Every therapist on the team specializes in specific areas. When a potential client reaches out, they’re not assigned to whoever happens to be available that week. They’re thoughtfully matched based on their needs, background, and what they’re carrying. This takes more time. It requires more coordination. But it’s the entire point of the model.
Jones operates from a clear truth: therapy isn’t a commodity. The relationship between therapist and client determines everything. Get that match wrong, and even the most evidence-based treatment falls flat. Get it right, and transformation becomes possible. Her practice is built to optimize for that second outcome.

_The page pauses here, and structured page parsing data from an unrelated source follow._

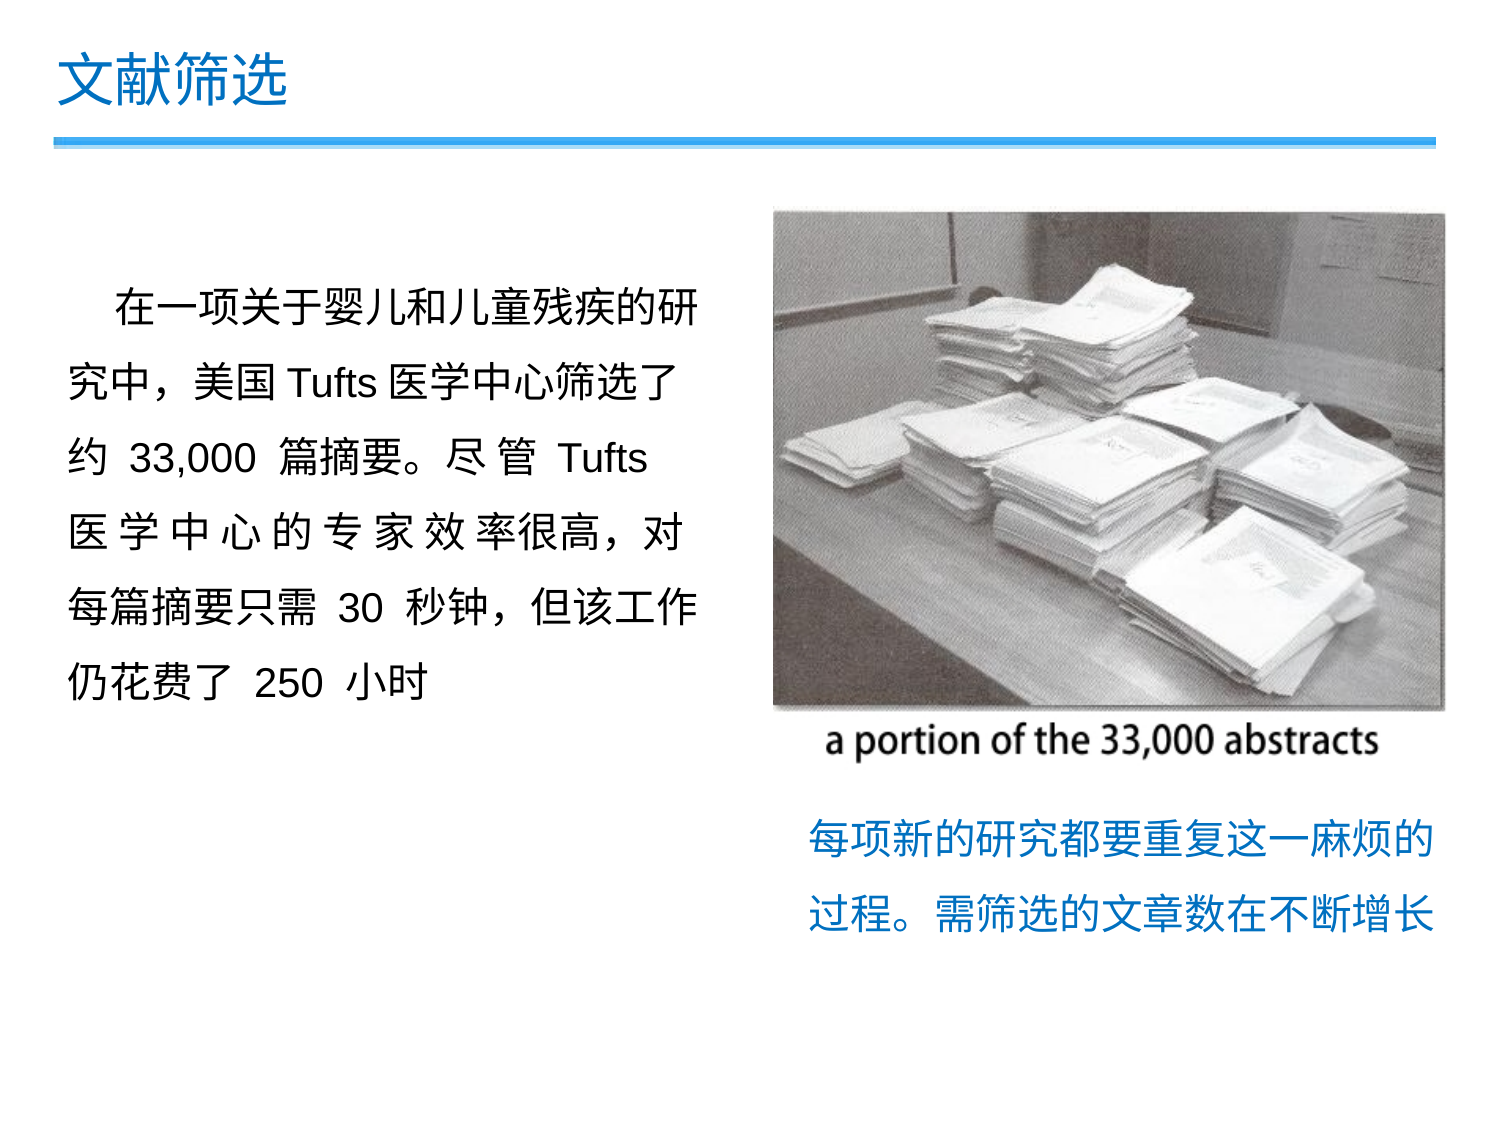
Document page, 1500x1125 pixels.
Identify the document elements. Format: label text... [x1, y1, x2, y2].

text_box 每项新的研究都要重复这一麻烦的过程。需筛选的文章数在不断增长 [794, 780, 1459, 946]
picture [53, 137, 1436, 149]
text_box 在一项关于婴儿和儿童残疾的研究中，美国Tufts医学中心筛选了约 33,000 篇摘要。尽 管 Tufts医 学 中 心 的 专 家 效 率很高，对每篇摘要只需 30 秒钟，但该工作仍花费了 250 小时 [53, 248, 715, 789]
list 文献筛选 [41, 31, 1459, 126]
picture [773, 205, 1448, 792]
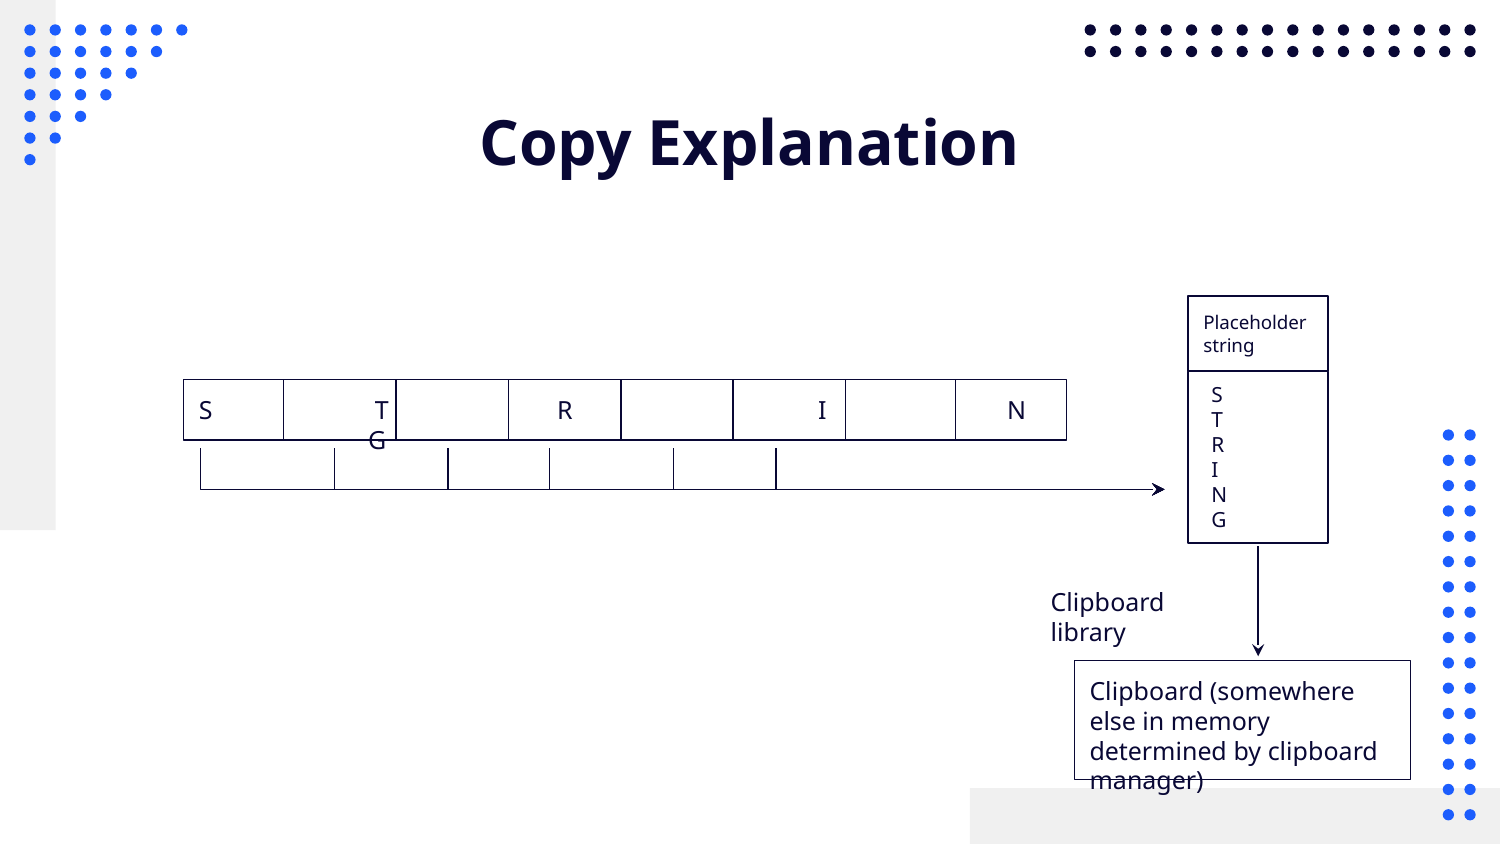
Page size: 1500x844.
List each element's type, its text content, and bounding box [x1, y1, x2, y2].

text_box [200, 448, 334, 490]
text_box S T R I N G [622, 379, 732, 441]
text_box Clipboard (somewhere else in memory determined by clipboard manager) [1074, 660, 1411, 780]
text_box S T R I N G [284, 379, 395, 441]
text_box [334, 448, 447, 490]
text_box S T R I N G [1196, 366, 1321, 547]
text_box S T R I N G [846, 379, 955, 441]
text_box Clipboard library [1035, 571, 1257, 662]
text_box Placeholder string [1188, 295, 1329, 371]
text_box [1188, 371, 1196, 543]
text_box S T R I N G [956, 379, 1067, 441]
text_box S T R I N G [397, 379, 508, 441]
text_box [673, 448, 776, 490]
text_box [1321, 371, 1329, 543]
text_box [776, 448, 1165, 496]
text_box S T R I N G [509, 379, 620, 441]
text_box [447, 448, 549, 490]
title Copy Explanation [118, 87, 1382, 182]
text_box S T R I N G [734, 379, 845, 441]
text_box S T R I N G [183, 379, 283, 441]
text_box [549, 448, 673, 490]
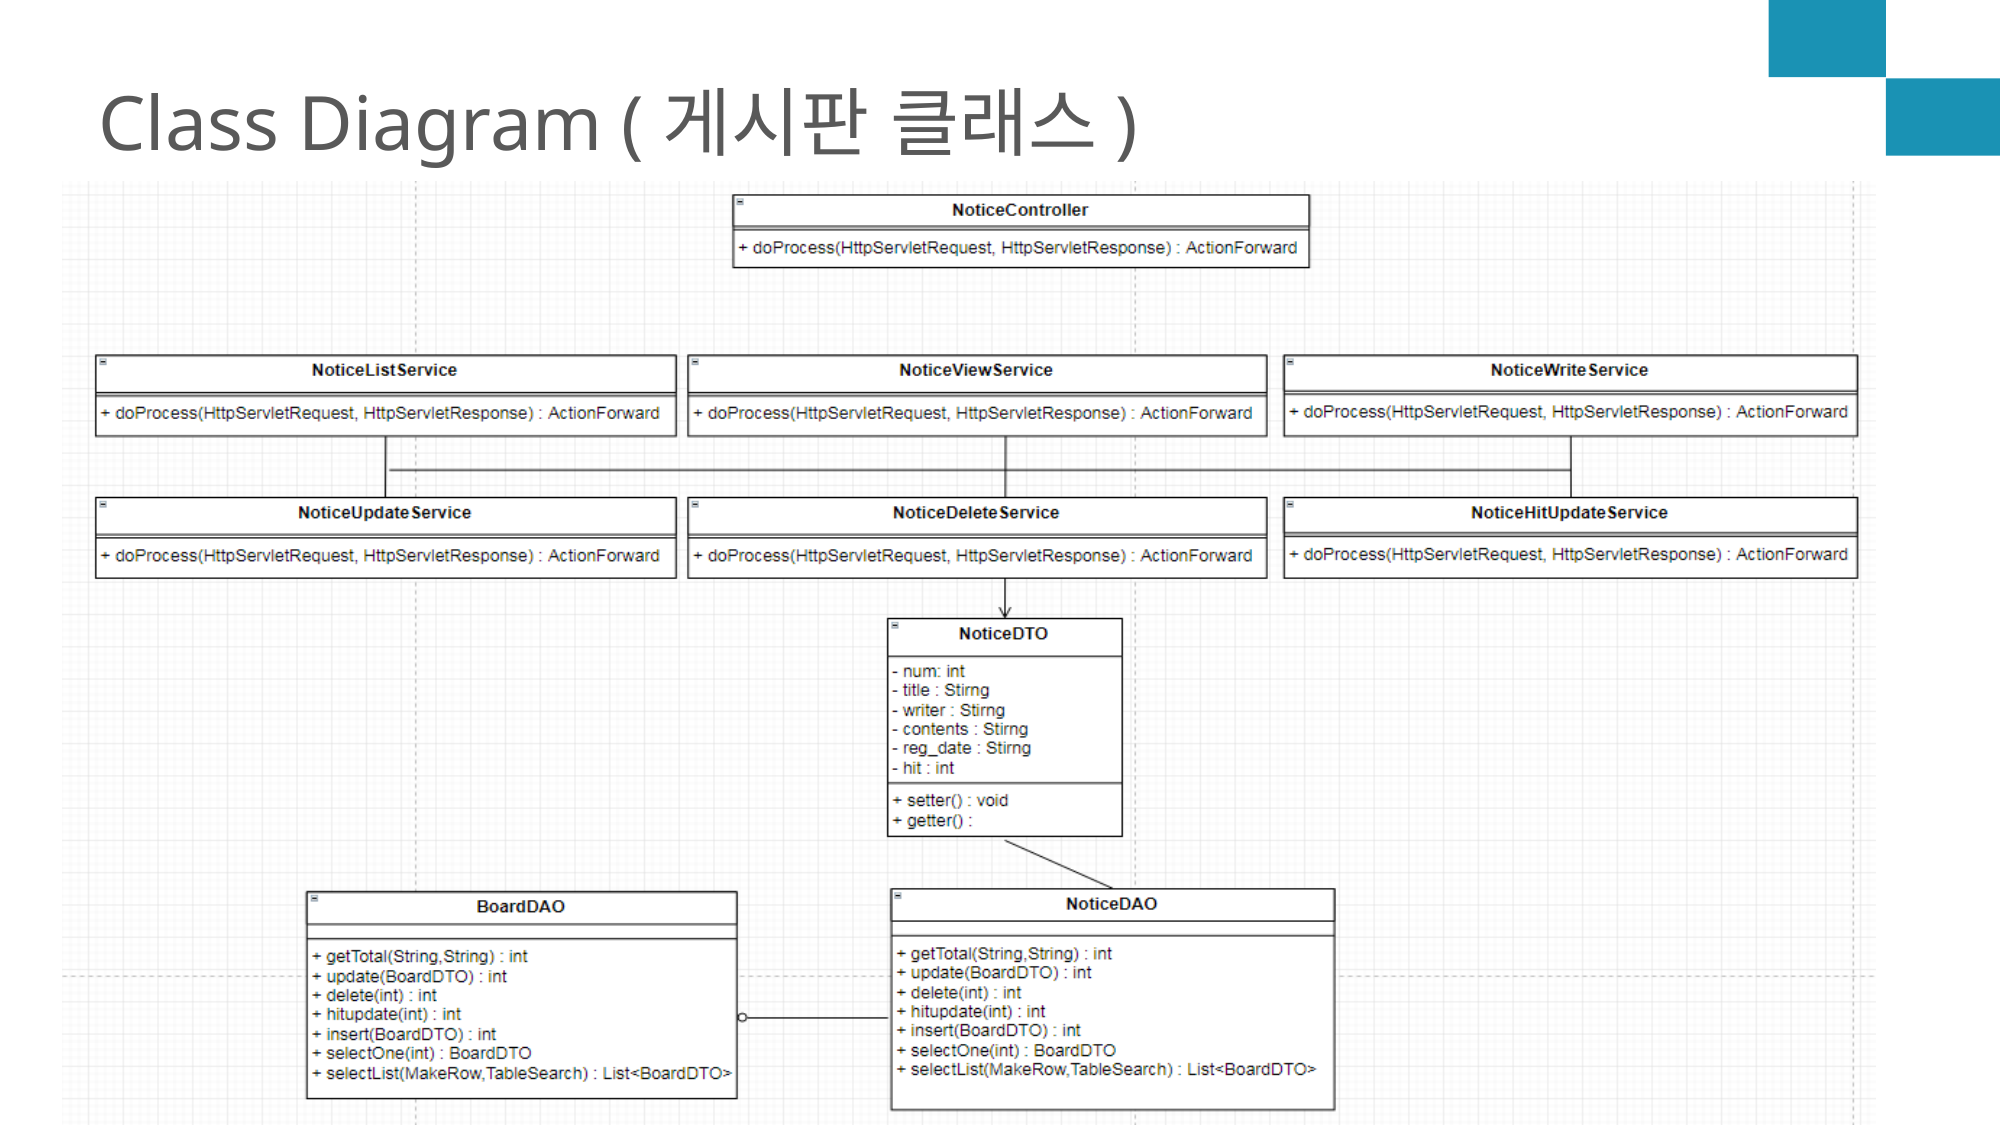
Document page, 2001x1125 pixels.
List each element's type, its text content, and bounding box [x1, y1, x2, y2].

picture [62, 181, 1876, 1125]
text_box [1885, 77, 2000, 157]
text_box Class Diagram (게시판 클래스) [83, 78, 1153, 175]
text_box [1768, 0, 1887, 78]
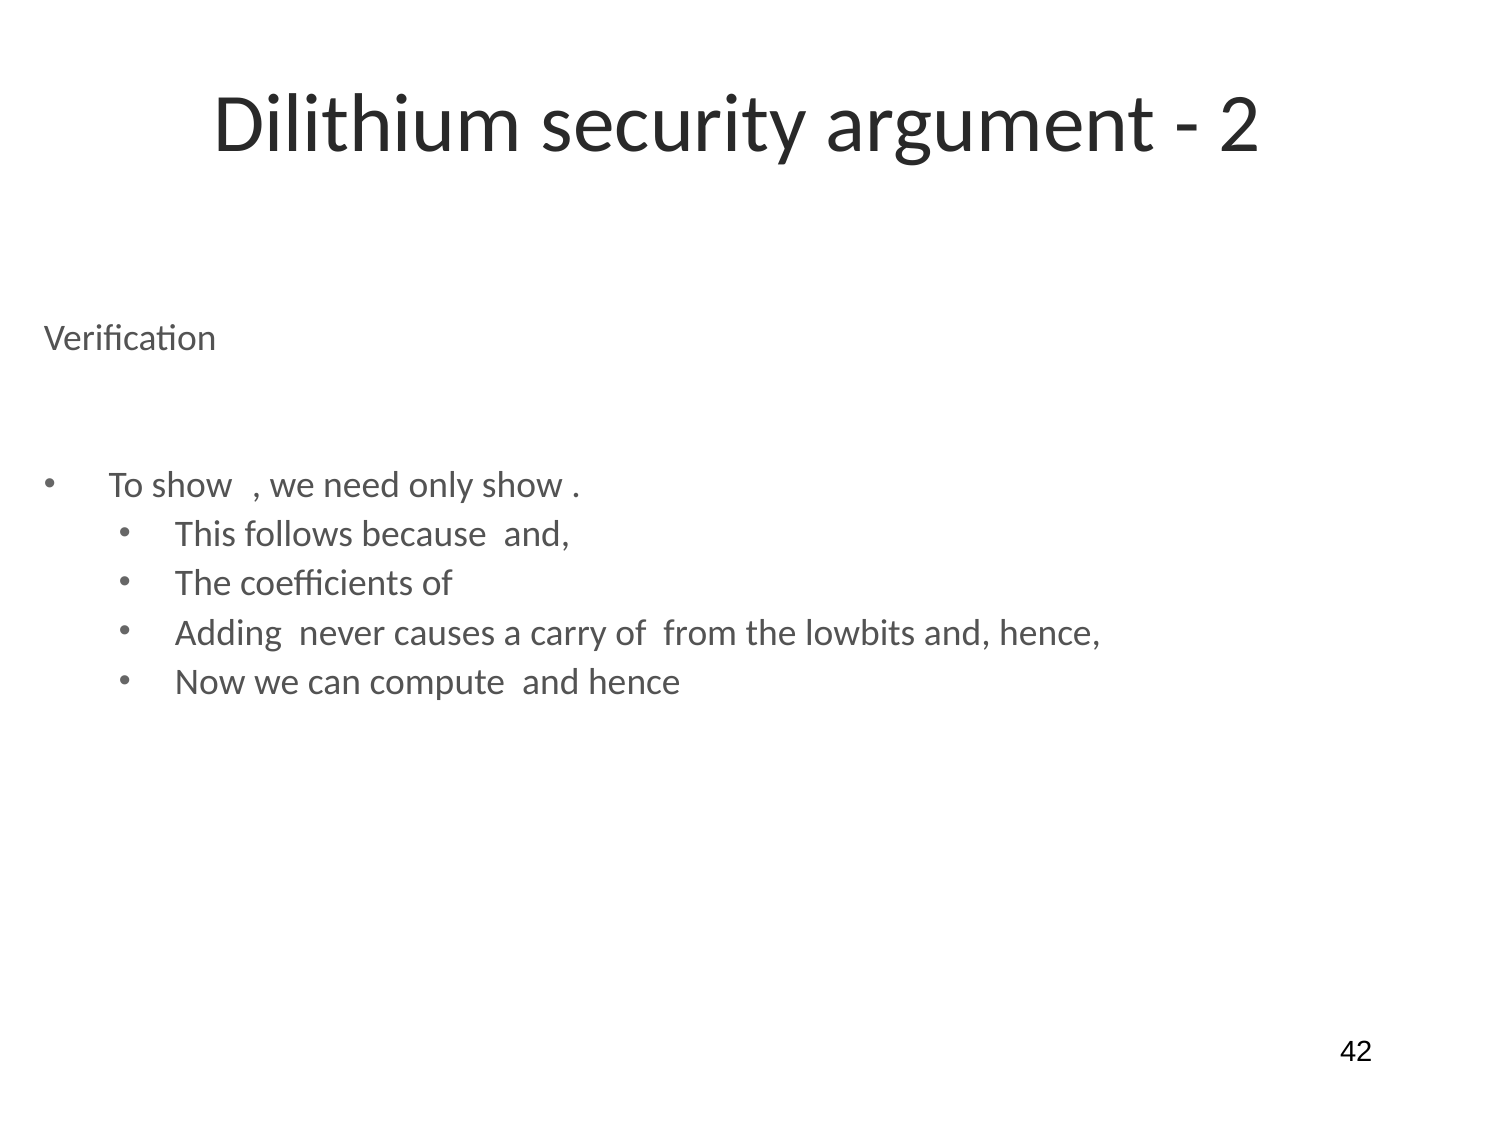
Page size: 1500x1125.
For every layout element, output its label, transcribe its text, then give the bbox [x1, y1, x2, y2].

text_box Dilithium security argument - 2 [50, 37, 1425, 213]
slide_number 42 [1074, 1024, 1388, 1101]
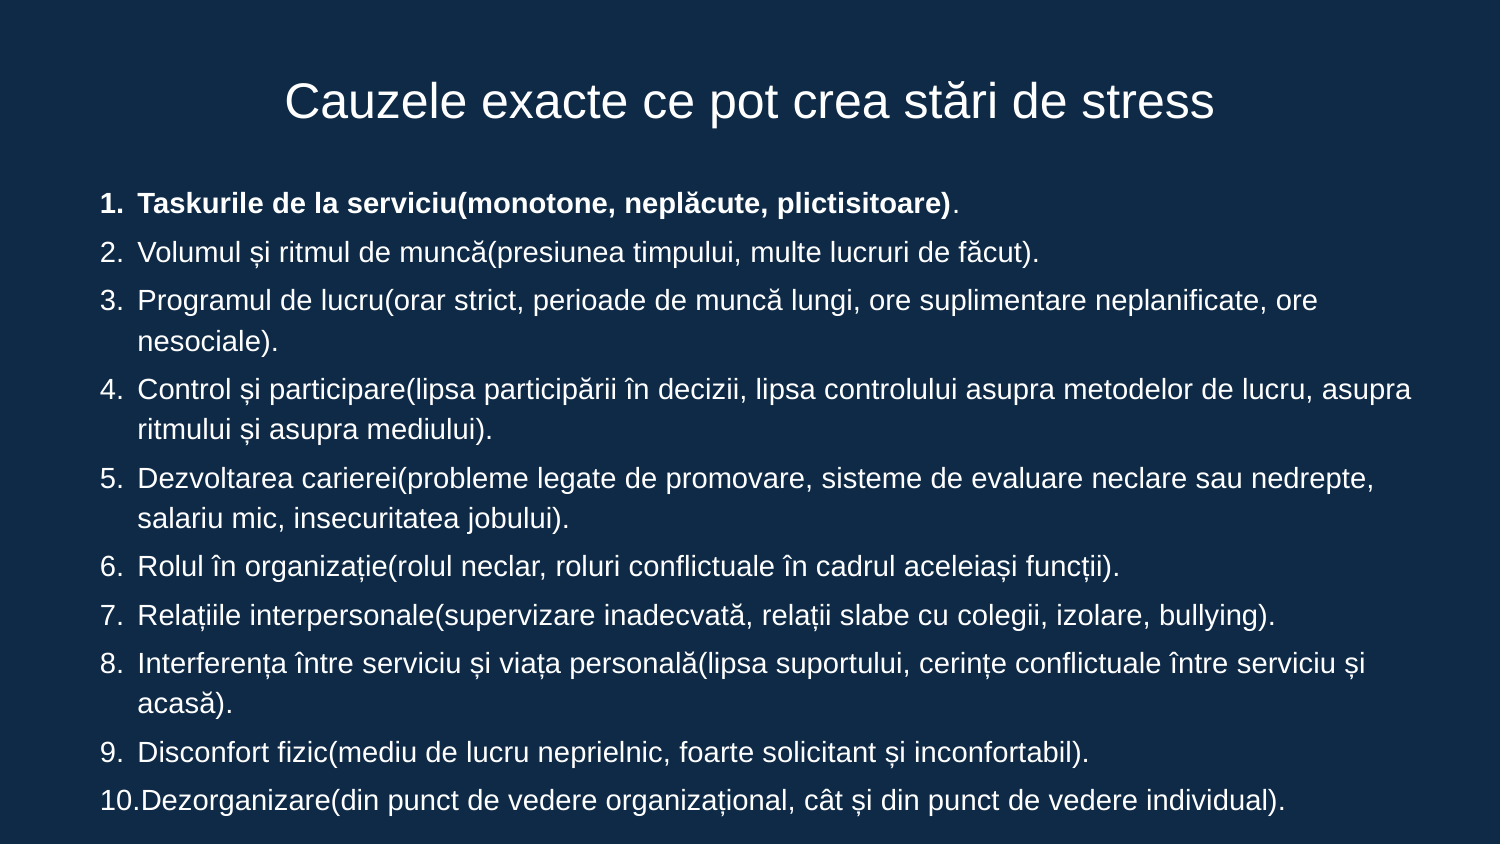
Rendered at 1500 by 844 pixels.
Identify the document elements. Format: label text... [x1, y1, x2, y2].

What This Means for the Industry
The fact that Psychology Today drives 90% of Cherry Blossom Healing’s intake shouldn’t just matter to Jones — it should matter to anyone paying attention to where mental health care is headed. Her focus is on expanding access and awareness, and shifting the perception of therapy beyond crisis care into support for everyday life — whether someone is navigating stress, change, relationships, or seeking greater clarity and fulfillment. They’re not waiting for referrals from primary care doctors. They’re not calling random names from their insurance directory. They’re searching, reading, and deciding based on who seems to understand them before the first appointment is ever scheduled.
For practices still relying on traditional referral networks or hoping insurance panels alone will drive volume, this shift presents a challenge. Visibility matters. Digital presence matters. But more than either of those, specificity matters. Generic “I treat anxiety and depression” messaging doesn’t cut through when clients are looking for someone who treats anxiety and depression in the context of their particular life, culture, and identity.
Jones recognized this early and built accordingly. Her practice doesn’t try to be everything to everyone. It offers depth in specific areas and cultural competency that’s genuine, not performative. That clarity makes Cherry Blossom Healing findable by exactly the people it’s designed to serve.
The model Jones has built in Bergen County offers a template for what modern mental health care can look like when it’s designed around actual client needs rather than operational convenience. It starts with understanding how people search. It continues with building a team that can genuinely serve diverse communities throughout New Jersey. And it succeeds by maintaining standards even when growth pressures tempt compromise. Psychology Today may be where 90% of clients start their journey toward Cherry Blossom Healing, but what they find when they get there is what keeps them.